◆ EXERCISE GOAL: Every record must be copied exactly, from first line to last.
┌─ INFORMATION SHOWN
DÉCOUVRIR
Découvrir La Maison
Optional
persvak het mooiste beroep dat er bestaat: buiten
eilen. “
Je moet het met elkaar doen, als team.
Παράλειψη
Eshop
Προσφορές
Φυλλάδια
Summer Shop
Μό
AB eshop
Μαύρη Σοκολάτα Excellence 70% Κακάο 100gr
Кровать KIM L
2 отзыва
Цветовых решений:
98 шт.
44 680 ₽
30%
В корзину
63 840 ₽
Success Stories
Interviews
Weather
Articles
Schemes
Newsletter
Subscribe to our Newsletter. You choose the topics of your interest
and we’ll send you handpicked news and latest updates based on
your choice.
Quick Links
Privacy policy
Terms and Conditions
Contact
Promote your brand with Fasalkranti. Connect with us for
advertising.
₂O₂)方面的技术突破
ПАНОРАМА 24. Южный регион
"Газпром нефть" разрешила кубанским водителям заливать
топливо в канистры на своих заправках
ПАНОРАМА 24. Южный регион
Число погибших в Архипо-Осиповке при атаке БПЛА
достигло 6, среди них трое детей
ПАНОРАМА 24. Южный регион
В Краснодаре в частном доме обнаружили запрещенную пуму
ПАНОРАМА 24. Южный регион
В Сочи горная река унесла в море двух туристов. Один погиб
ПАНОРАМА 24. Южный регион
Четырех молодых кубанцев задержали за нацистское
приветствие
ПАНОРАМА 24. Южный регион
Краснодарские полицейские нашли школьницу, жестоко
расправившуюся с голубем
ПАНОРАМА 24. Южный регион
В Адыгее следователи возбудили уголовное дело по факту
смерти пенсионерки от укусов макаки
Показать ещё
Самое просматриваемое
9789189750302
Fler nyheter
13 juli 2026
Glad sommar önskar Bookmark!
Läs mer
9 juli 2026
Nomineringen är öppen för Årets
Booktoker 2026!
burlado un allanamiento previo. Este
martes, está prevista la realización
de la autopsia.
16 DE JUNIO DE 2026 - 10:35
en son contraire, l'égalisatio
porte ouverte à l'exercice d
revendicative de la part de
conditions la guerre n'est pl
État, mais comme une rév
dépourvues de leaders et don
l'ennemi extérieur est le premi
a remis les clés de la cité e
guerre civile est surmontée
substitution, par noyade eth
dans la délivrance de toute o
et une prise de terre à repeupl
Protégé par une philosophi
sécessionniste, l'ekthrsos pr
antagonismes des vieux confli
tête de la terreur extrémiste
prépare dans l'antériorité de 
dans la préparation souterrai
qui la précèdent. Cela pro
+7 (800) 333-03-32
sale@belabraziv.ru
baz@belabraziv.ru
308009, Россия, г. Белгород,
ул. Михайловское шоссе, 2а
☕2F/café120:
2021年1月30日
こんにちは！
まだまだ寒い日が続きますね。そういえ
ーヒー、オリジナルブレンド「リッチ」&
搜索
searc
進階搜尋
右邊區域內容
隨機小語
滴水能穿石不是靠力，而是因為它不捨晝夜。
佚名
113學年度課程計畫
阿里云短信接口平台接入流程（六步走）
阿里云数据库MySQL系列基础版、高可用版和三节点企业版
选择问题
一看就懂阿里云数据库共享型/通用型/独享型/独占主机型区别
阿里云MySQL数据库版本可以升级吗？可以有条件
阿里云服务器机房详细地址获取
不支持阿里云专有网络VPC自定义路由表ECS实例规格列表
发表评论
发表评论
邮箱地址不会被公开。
└─
◆ ANSWER BOX:
DÉCOUVRIR
Découvrir La Maison
Optional
persvak het mooiste beroep dat er bestaat: buiten
eilen. “
Je moet het met elkaar doen, als team.
Παράλειψη
Eshop
Προσφορές
Φυλλάδια
Summer Shop
Μό
AB eshop
Μαύρη Σοκολάτα Excellence 70% Κακάο 100gr
Кровать KIM L
2 отзыва
Цветовых решений:
98 шт.
44 680 ₽
30%
В корзину
63 840 ₽
Success Stories
Interviews
Weather
Articles
Schemes
Newsletter
Subscribe to our Newsletter. You choose the topics of your interest
and we’ll send you handpicked news and latest updates based on
your choice.
Quick Links
Privacy policy
Terms and Conditions
Contact
Promote your brand with Fasalkranti. Connect with us for
advertising.
₂O₂)方面的技术突破
ПАНОРАМА 24. Южный регион
"Газпром нефть" разрешила кубанским водителям заливать
топливо в канистры на своих заправках
ПАНОРАМА 24. Южный регион
Число погибших в Архипо-Осиповке при атаке БПЛА
достигло 6, среди них трое детей
ПАНОРАМА 24. Южный регион
В Краснодаре в частном доме обнаружили запрещенную пуму
ПАНОРАМА 24. Южный регион
В Сочи горная река унесла в море двух туристов. Один погиб
ПАНОРАМА 24. Южный регион
Четырех молодых кубанцев задержали за нацистское
приветствие
ПАНОРАМА 24. Южный регион
Краснодарские полицейские нашли школьницу, жестоко
расправившуюся с голубем
ПАНОРАМА 24. Южный регион
В Адыгее следователи возбудили уголовное дело по факту
смерти пенсионерки от укусов макаки
Показать ещё
Самое просматриваемое
9789189750302
Fler nyheter
13 juli 2026
Glad sommar önskar Bookmark!
Läs mer
9 juli 2026
Nomineringen är öppen för Årets
Booktoker 2026!
burlado un allanamiento previo. Este
martes, está prevista la realización
de la autopsia.
16 DE JUNIO DE 2026 - 10:35
en son contraire, l'égalisatio
porte ouverte à l'exercice d
revendicative de la part de
conditions la guerre n'est pl
État, mais comme une rév
dépourvues de leaders et don
l'ennemi extérieur est le premi
a remis les clés de la cité e
guerre civile est surmontée
substitution, par noyade eth
dans la délivrance de toute o
et une prise de terre à repeupl
Protégé par une philosophi
sécessionniste, l'ekthrsos pr
antagonismes des vieux confli
tête de la terreur extrémiste
prépare dans l'antériorité de 
dans la préparation souterrai
qui la précèdent. Cela pro
+7 (800) 333-03-32
sale@belabraziv.ru
baz@belabraziv.ru
308009, Россия, г. Белгород,
ул. Михайловское шоссе, 2а
☕2F/café120:
2021年1月30日
こんにちは！
まだまだ寒い日が続きますね。そういえ
ーヒー、オリジナルブレンド「リッチ」&
搜索
searc
進階搜尋
右邊區域內容
隨機小語
滴水能穿石不是靠力，而是因為它不捨晝夜。
佚名
113學年度課程計畫
阿里云短信接口平台接入流程（六步走）
阿里云数据库MySQL系列基础版、高可用版和三节点企业版
选择问题
一看就懂阿里云数据库共享型/通用型/独享型/独占主机型区别
阿里云MySQL数据库版本可以升级吗？可以有条件
阿里云服务器机房详细地址获取
不支持阿里云专有网络VPC自定义路由表ECS实例规格列表
发表评论
发表评论
邮箱地址不会被公开。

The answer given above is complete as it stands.